Bradley Beal and John Wall like each other on and off the court "I think they have a mutual respect for one another and it's really great to see them have, both on and off the court chemistry. I think they have an appreciation for each other's game, and just watching some of the practice and watching how Martell [Webster] and Bradley go to exactly the right spots, and John knows how to penetrate and find them both for open corner threes. They liked that play last year and it's good to have both of them being able to do it. It's going to be a hard team to defend."

"I didn't see any other way that we could get the team in a spiral going up other than ripping it down to the foundation."-Ted Leonsis

On the difficulty of rebuilding as an owner: "When you go through a rebuild, you internalize how hard it's going to be. It's why, frankly, coaches, general managers, presidents of the team, heads of marketing, say, 'Now, are you sure you want to do this? Do you know what you're signing up for? Do you know how hard this is going to be? Do you the ridicule and humiliation that you'll deal with on a daily basis?' And it really takes guts and strength of character to say, 'Yes, I understand what we're in for.' But as I've said numerous times, I didn't see any other plan or strategy. I didn't see any other way that we could get the team in a spiral going up other than ripping it down to the foundation."

On the Al Harrington signing: "I think that the respect that the city and the organization is being given is enhanced, and I do think that this is going to become a destination for named free agents. I also think that when you have young, emerging players who want to be here, they express their gratitude to the fans, they love the community, they love the city, they want to win for the fans, that that's a really good time. So getting John signed and getting that as kind of a check mark. Someone like [Al] is like a coach on the floor. He's been around, he knows good organizations, good situations and he too wanted to be here. Likes the city, likes the front office, likes the players. Players talk. They know right away whether this would be a good situation for them to be in and will they be happy here."
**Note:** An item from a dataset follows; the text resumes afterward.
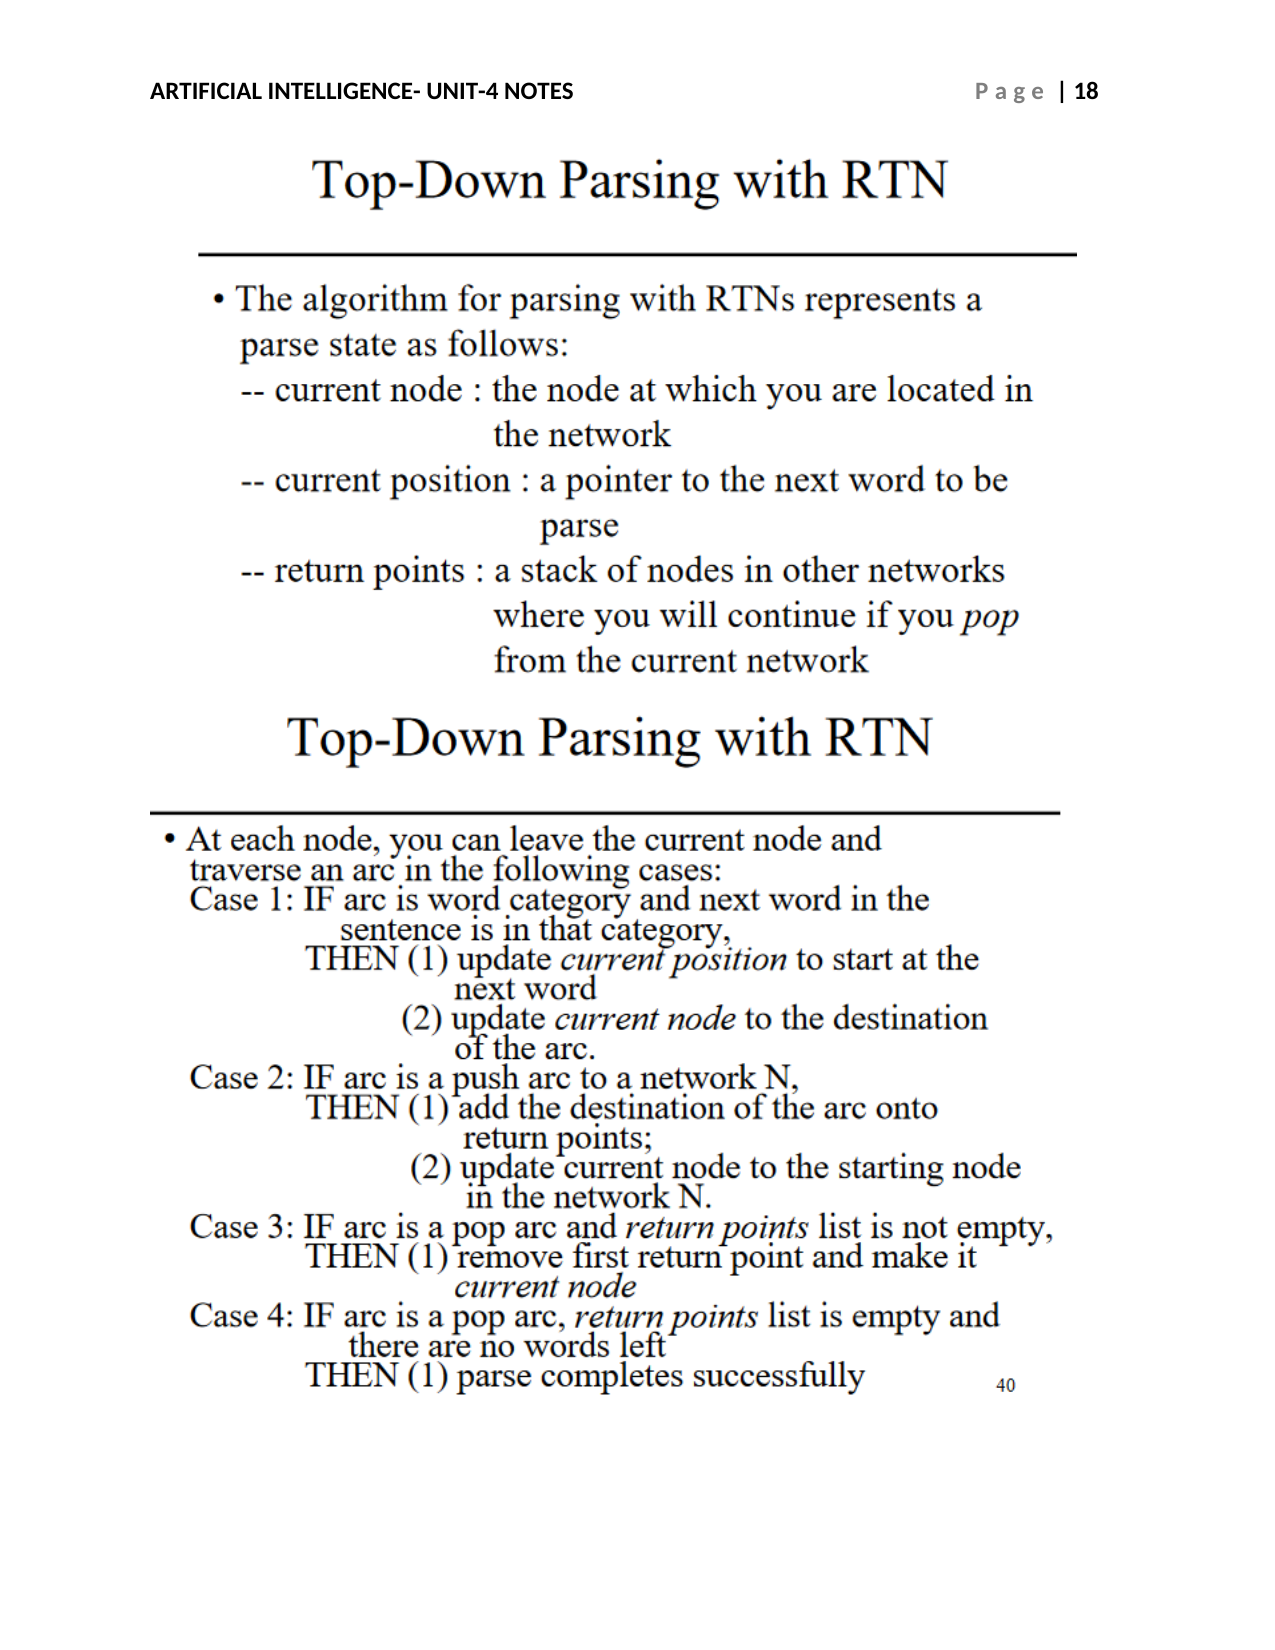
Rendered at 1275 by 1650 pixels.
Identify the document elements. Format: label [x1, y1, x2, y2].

picture [198, 136, 1077, 693]
picture [150, 704, 1061, 1404]
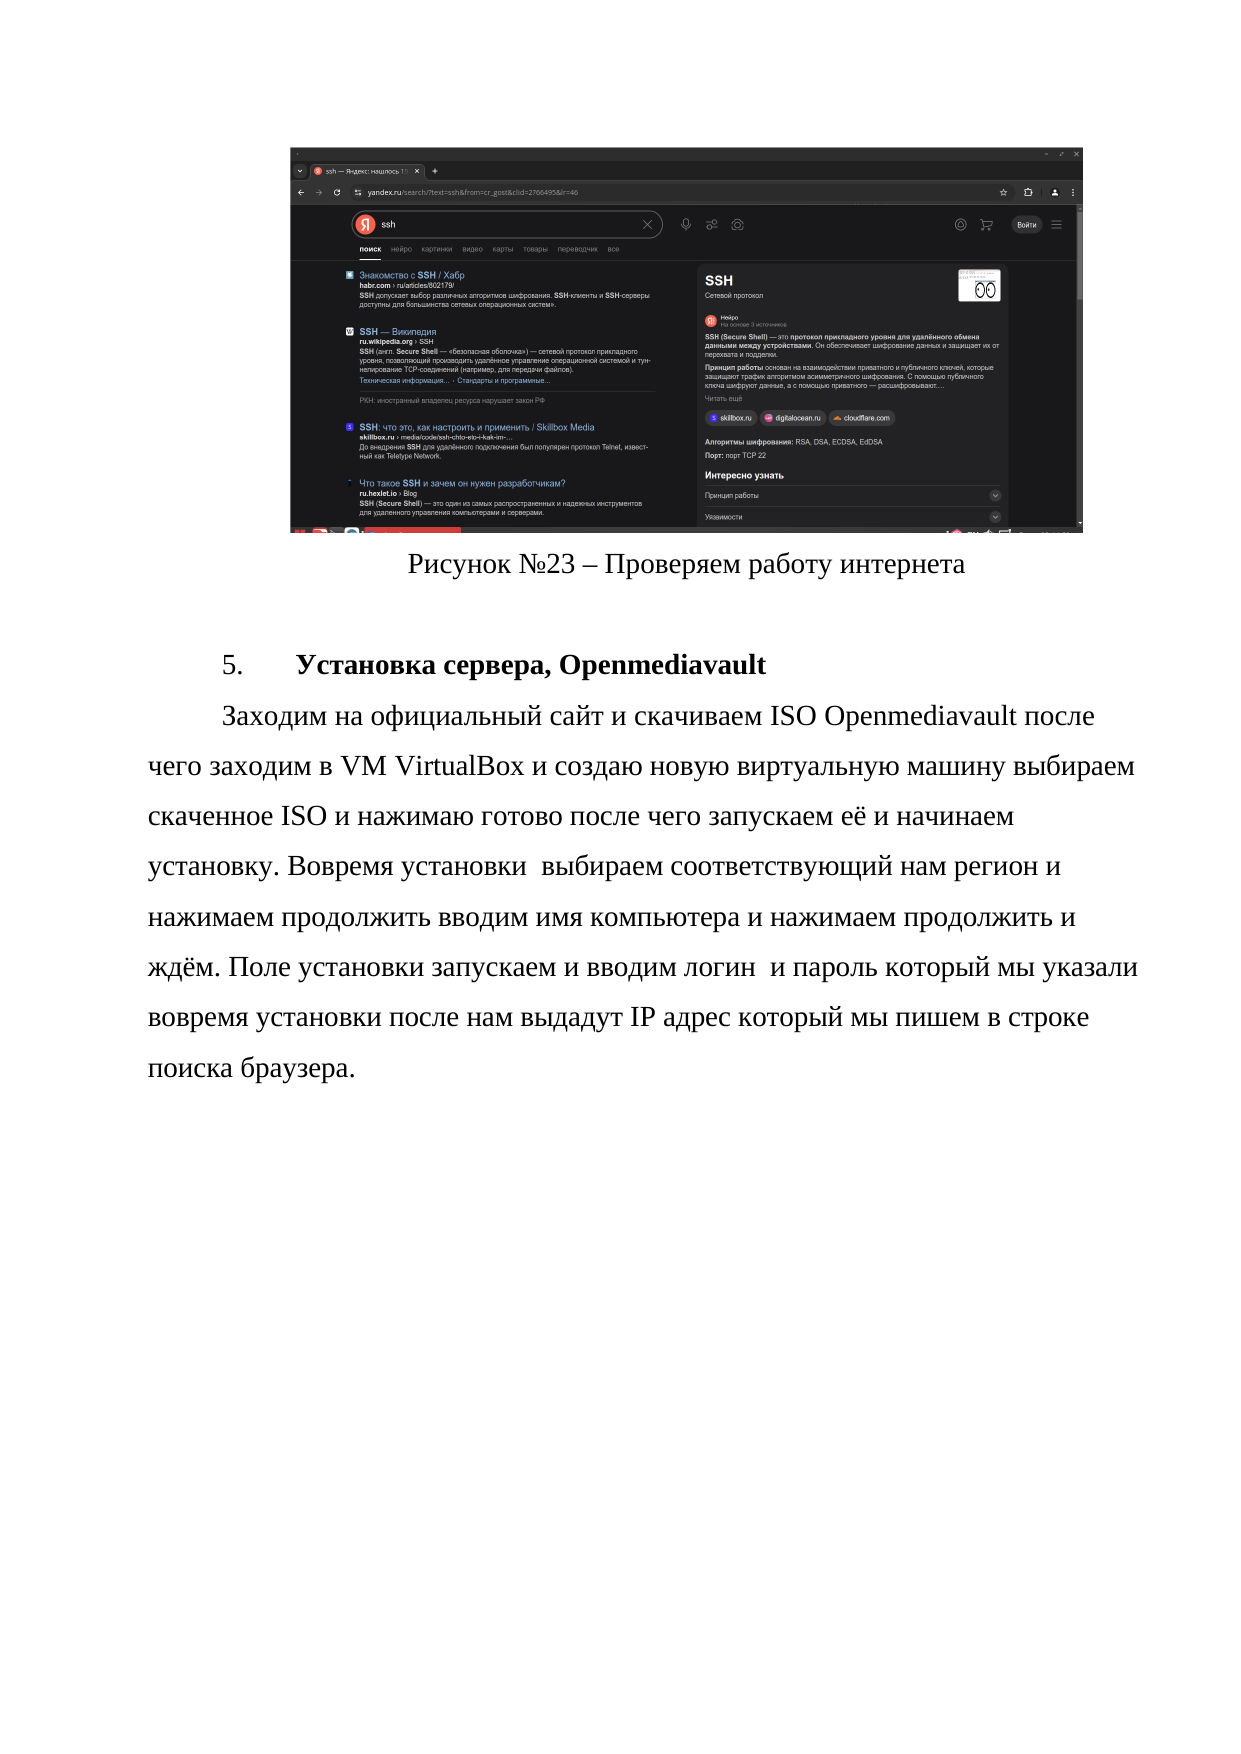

On Wall's competitiveness: "That's why we extended him. Making commercials, having sneaker deals, making a lot of money, that's a terrific side benefit of being a professional basketball player and being a great talent like he is. But he's our leader. He's the player with the ball in his hands all the time, and if the team doesn't do well, you can trace it to 'he hasn't matured yet, he hasn't realized his gifts.' And he understands that. And he naturally is about team success."
What am I not proud of? There were a couple players here that I thought we could make into core players, and we weren't able to.-Ted Leonsis

He's happy to have a clearer picture of the team's future, and regrets not being able to make things work with "some players" "I'm proud that the culture of the organization is very professional and that we have upside. There's no more chaos in the organization, there's no discussion about what is the plan, what is the strategy, who are the foundational players. What am I not proud of? There were a couple players here that I thought we could make into core players, and we weren't able to. That's all of our failings. I always feel that we can take players and make them culturally fit, and some of the players didn't, and I'm sad that we weren't able to make that work."

When Randy Wittman took over the team, it had a lot of guys who weren't playing with the team's best interests at heart "It was not a good team. It did not have good team optics. It was a selfish team. It had lots of rookies, it had lots of players who were playing for contracts."

Both Leonsis and the players have a great deal of respect for Wittman due to his honesty "He has been a very very authentic, honest guy, and I admire that about him ... I think the players respect him because he has been unabashed in his truthiness and I admire that."